Vietnamese actress (1940–2022)

Thẩm Thúy Hằng (6 October 1939 – 6 September 2022) was a Vietnamese actress. During the 1950s and 1960s, she was a star of the film industry in South Vietnam. She had starred in many movies, some of which were co-produced with companies from the United States, the Philippines, Thailand, Hong Kong, Taiwan, and Japan.

==Biography==
Thẩm Thúy Hằng's birth name was Nguyễn Kim Phụng and her Christian name was Jeane. She was born in Haiphong, but her family later moved to the South and relocated in An Giang province. Her father was an official from the government of the "State of Vietnam" and died when she was only 13 years old. In her childhood, she attended Huỳnh Văn Nhứt Elementary School. Afterward, she moved to Saigon to live with her sister and went to Huỳnh Thị Ngà Middle School until the 9th grade.

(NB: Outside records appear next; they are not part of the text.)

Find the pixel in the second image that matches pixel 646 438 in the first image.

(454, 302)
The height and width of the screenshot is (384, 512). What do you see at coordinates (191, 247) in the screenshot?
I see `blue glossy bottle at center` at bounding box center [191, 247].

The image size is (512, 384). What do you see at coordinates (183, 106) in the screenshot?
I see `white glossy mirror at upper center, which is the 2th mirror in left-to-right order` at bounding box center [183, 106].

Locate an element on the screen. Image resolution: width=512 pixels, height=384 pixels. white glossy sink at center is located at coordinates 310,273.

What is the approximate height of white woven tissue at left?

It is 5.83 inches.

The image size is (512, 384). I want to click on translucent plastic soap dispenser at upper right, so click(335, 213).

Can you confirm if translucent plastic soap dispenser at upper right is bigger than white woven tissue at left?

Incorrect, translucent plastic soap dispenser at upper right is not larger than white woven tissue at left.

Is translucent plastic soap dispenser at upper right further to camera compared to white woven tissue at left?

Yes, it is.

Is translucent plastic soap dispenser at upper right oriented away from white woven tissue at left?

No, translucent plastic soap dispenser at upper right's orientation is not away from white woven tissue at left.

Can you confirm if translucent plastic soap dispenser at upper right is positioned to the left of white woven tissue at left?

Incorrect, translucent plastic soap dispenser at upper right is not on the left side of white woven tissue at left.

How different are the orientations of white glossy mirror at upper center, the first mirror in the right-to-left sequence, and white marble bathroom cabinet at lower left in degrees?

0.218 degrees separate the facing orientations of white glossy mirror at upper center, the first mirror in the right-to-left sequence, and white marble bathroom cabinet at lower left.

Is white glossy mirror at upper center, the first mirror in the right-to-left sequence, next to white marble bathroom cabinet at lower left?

At the age of 16, she entered a casting from Mỹ Vân Picture, competing against 2,000 contestants, and won the first and only prize, an acting training offer in Hong Kong. The owner of Mỹ Vân Picture had given her the stage name Thẩm Thúy Hằng. The surname "Thẩm" referred to Thẩm Oánh, a well-known musician in South Vietnam at that time and Hằng was his devoted fan and admirer.

==Career==
Hằng's first film role was Tam Nuong in The Beauty of Binh Duong, directed by Năm Châu in 1958. She co-starred with actor Nguyễn Đình Dần. The film was a success which brought Hằng instant fame from the audience for not only her beauty but also brilliant performance. After that, she continuously made her appearances in many movies and broke the record for "actress who starred in the most films" during the 1950s and 1960s.

In 1969, Hằng founded her own production company, which later became the Vilifilms picture in Saigon. The company's first project was Chiều kỷ niệm (Afternoon of Memories), directed by Lê Mộng Hoàng and featuring Năm Châu, Kim Cúc, Phùng Há, Thanh Tú, Huy Cường, Việt Hùng, Ngọc Nuôi and other professional actors. The film was acclaimed by the audiences and critics and Hằng's name was once more very prominent in the South Vietnamese film industry. She later created other successful movies such as Nàng (The Lady), and Ngậm ngùi (Pity). She participated in a large number of film festivals throughout Asia.

She was awarded the Merited Artist of Vietnam by the Communist government in 1984.

She died at home on 6 September 2022, at the age of 82.